Mr.Web
Mr.Web

Reputation: 7144

Mysql query inside another one to get reference from two tables

I've been looking around to find how to do this but can't find it.

I have a table of purchases that contains barcode and user_id fields.

This table has many rows of barcodes and ids, barcodes are all different, but user_ids can be multiple, like this:

enter image description here

I than have a different table of accountings with barcodes and NO user_ids.

I have to find the barcodes from purchases and extract data from accountings (where the barcode found in purchases is the same as the UPC OR ISRC [fields] in accountings)

enter image description here

I've tried like this:

SELECT *
  FROM accountings
  WHERE UPC IN(SELECT barcode
                 FROM purchases
                 WHERE user_id = '740')

But it runs endlessly and doesn't work.

Any way to get this right?

Upvotes: 0

Views: 141

Answers (3)

spencer7593
spencer7593

Reputation: 108370

The "foo IN (correlated subquery)" predicate is going to each your lunch, along with your lunchbox, in terms of query performance, because of the way MySQL processes it. The subquery will get executed for each and every row in the outer query. With a large set from the outer query, that turns into a whole lot of subquery executions.


For improved performance, if you have guaranteed uniqueness of the "(barcode,userid)" tuple in purchases table (which doesn't seem likely) a simple join will give you the specified resultset:

SELECT a.*
  FROM accountings a
  JOIN purchases p
    ON p.barcode = a.upc
   AND p.user_id = '740'

That query will return "duplicate" rows from accountings if there are multiple rows in purchases with the same barcode for user_id = 740.

To fix that, one option is to add "GROUP BY" clause to collapse the duplicate rows; you just need a column, or set of columns, guaranteed to be unique in the accountings table. If you have a surrogate primary key named id for example:

SELECT a.*
  FROM accountings a
  JOIN purchases p
    ON p.barcode = a.upc
   AND p.user_id = '740'
 GROUP BY a.id

But, in the more general case, an alternate approach is to use an inline view to get a list of distinct barcode values for a given user, and the use a JOIN operation to that set of barcode values:

SELECT a.*
  FROM accountings a
  JOIN ( SELECT p.barcode
           FROM purchases p
          WHERE p.user_id = '740'
          GROUP BY p.barcode
       ) q
    ON q.barcode = a.upc

The inline view aliased as "q" gets a distinct list of barcode values for the specified user, and the rows from that query are used like a table (MySQL actually calls it a "derived table") by the outer query.

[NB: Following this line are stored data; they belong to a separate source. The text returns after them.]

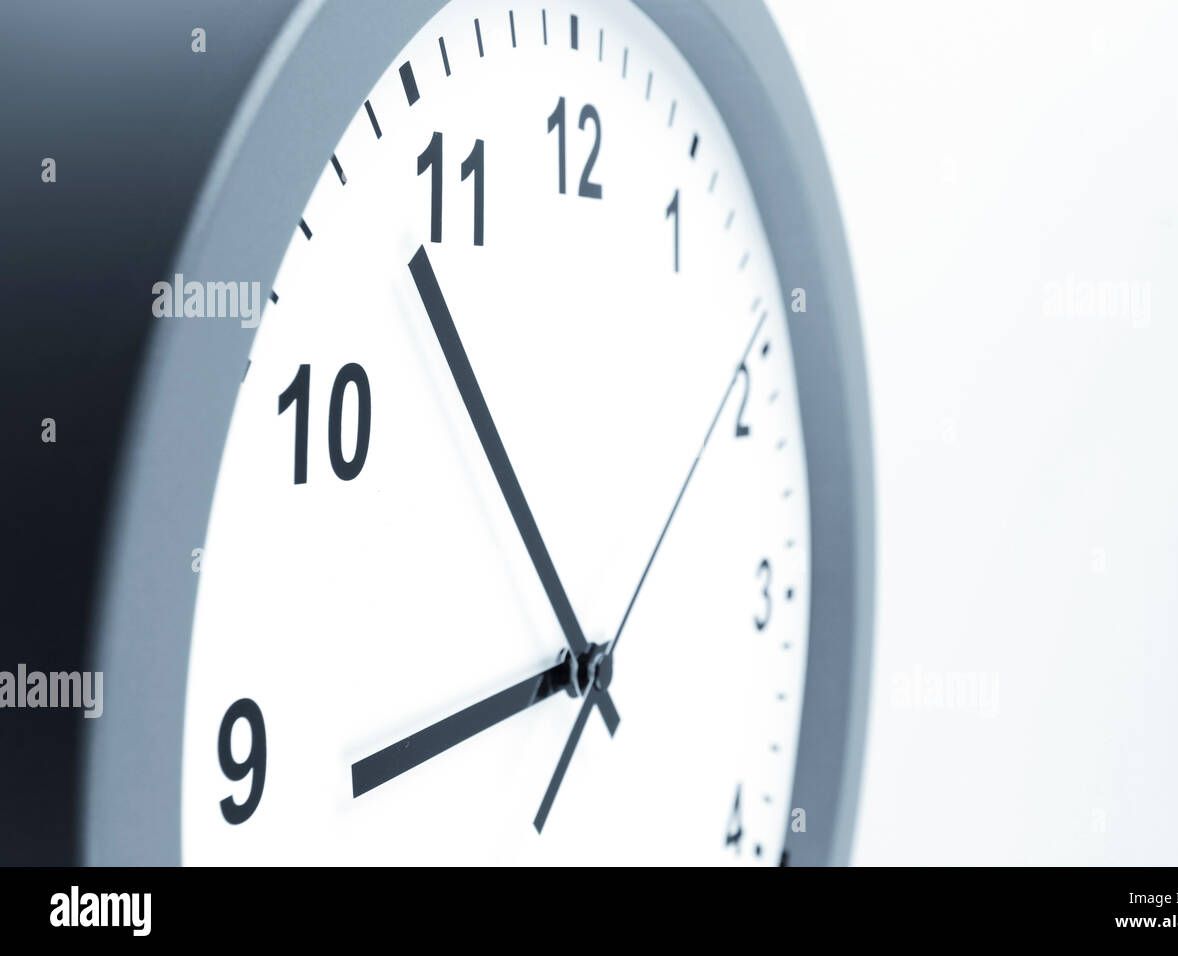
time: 8:53
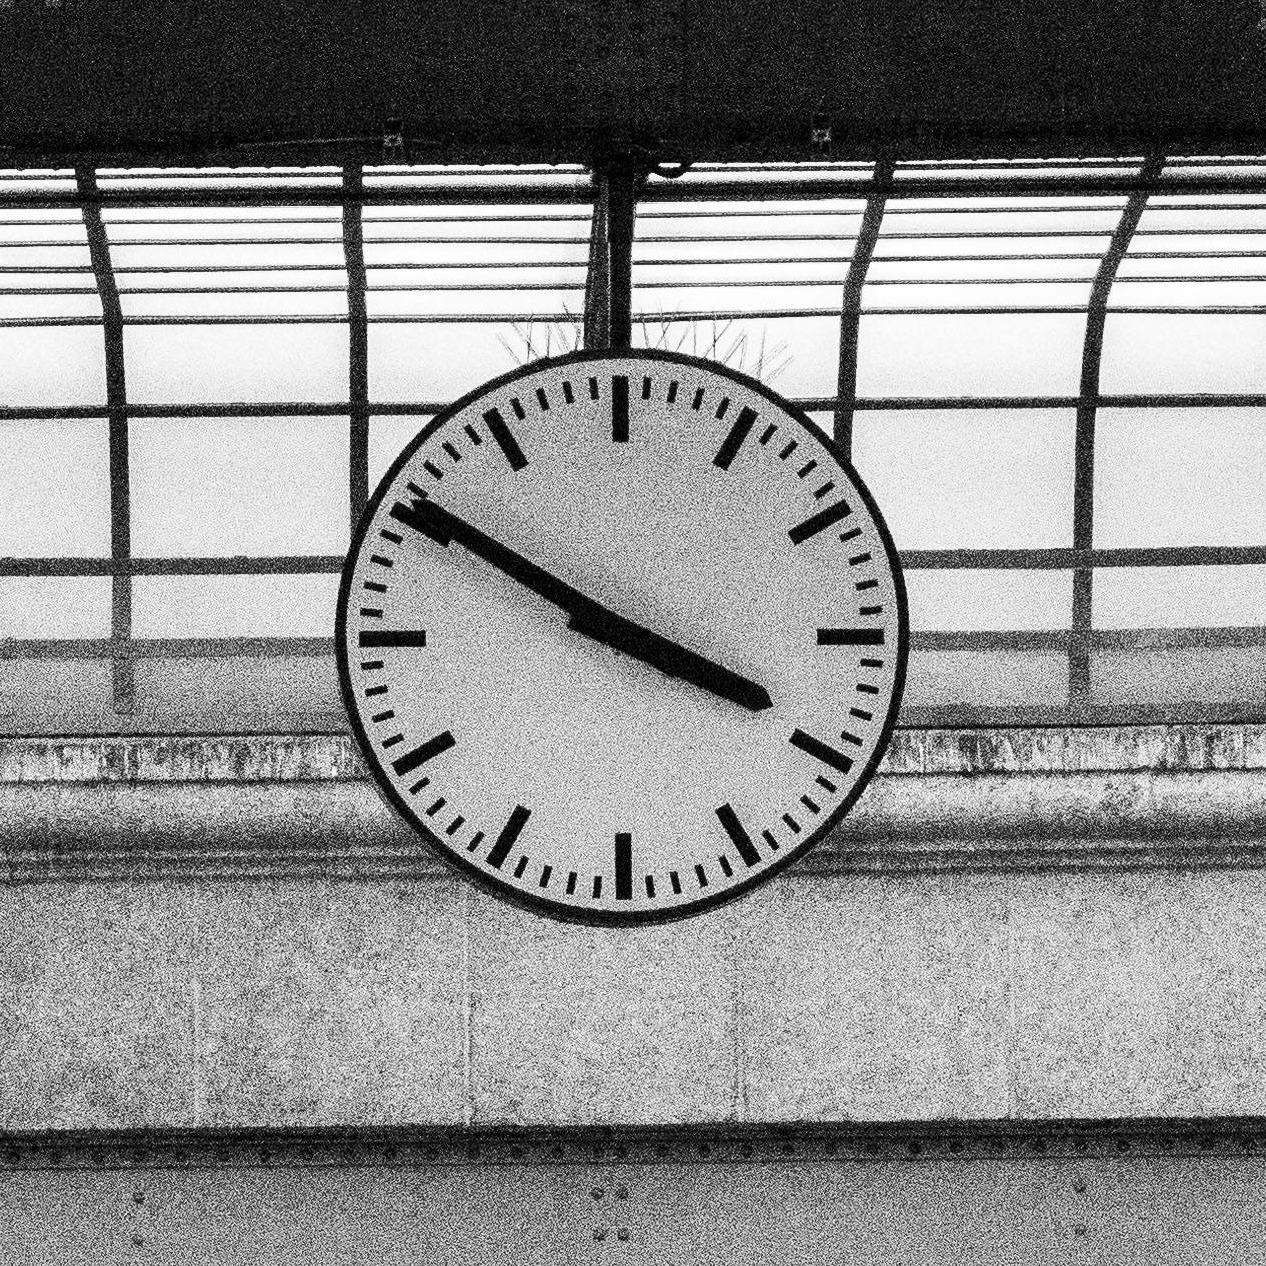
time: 3:50
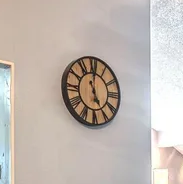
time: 4:59
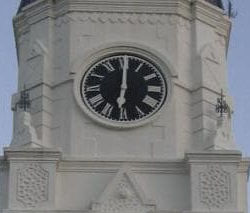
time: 6:00
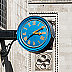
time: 3:09
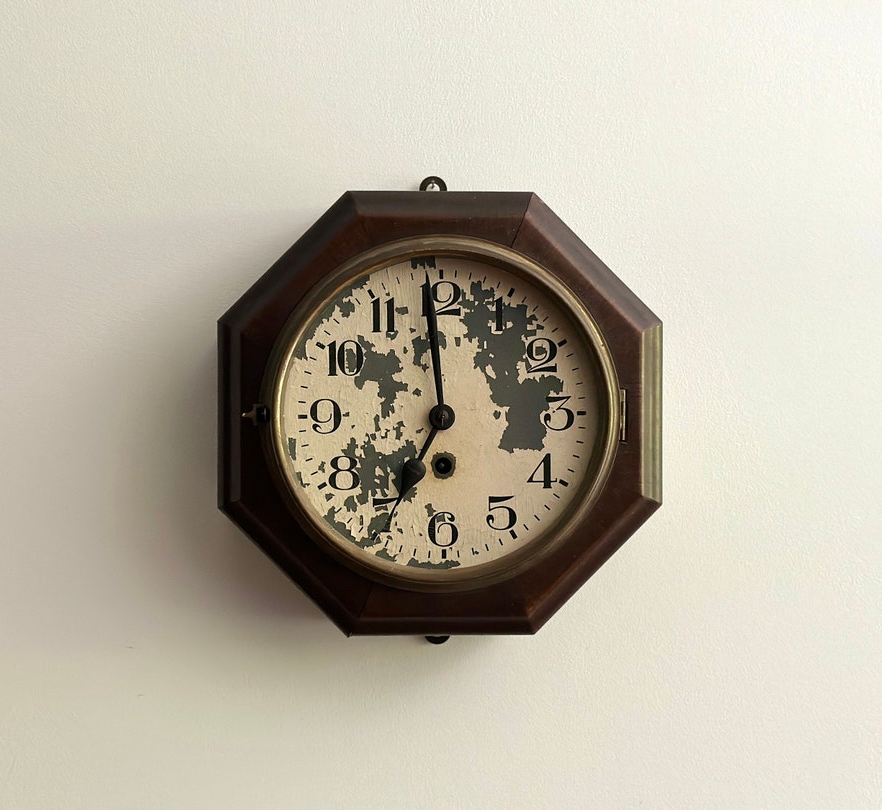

These aren't the only ways to get the resultset, but they are common approaches.


Appropriate indexes will improve performance with large sets:

... ON accountings (upc)

... ON purchases (user_id, barcode)

FOLLOWUP

The output from an EXPLAIN will show us the execution plan MySQL will use to execute the query. It's possible that the last query in my answer could reverse the order of the tables, to influence the execution plan:

SELECT a.*
  FROM ( SELECT p.barcode
           FROM purchases p
          WHERE p.user_id = '740'
          GROUP BY p.barcode
       ) q
  JOIN accountings a
    ON a.upc = q.barcode

I thought the MySQL optimizer is smart enough to figure that out without us having to change the order of the tables; best clues to performance improvements are usually found in the output from an EXPLAIN SELECT ....

Upvotes: 1

Friso van Dijk
Friso van Dijk

Reputation: 669

You should probably try a JOIN. (mysql JOIN). The following will give you a table matched by barcode:

SELECT * FROM accountings a
LEFT JOIN purchases p ON a.UPC=p.barcode

Now that you have that table, you can build the query up to the full size you want it to be:

SELECT *
FROM accountings a
LEFT JOIN purchases p ON a.UPC=p.barcode
WHERE p.user_id='740'

I hope this also makes the concept of a LEFT JOIN clear. It'll add tables together and browse through combined data. It'll get all data though, from both accountings and purchases.

But I think Nath got it better by saying you probably have an int.

Upvotes: 0

Nathan
Nathan

Reputation: 1250

Your query looks fine as you can see here

Make sure user_id is a string and not an int because you're querying it as a string.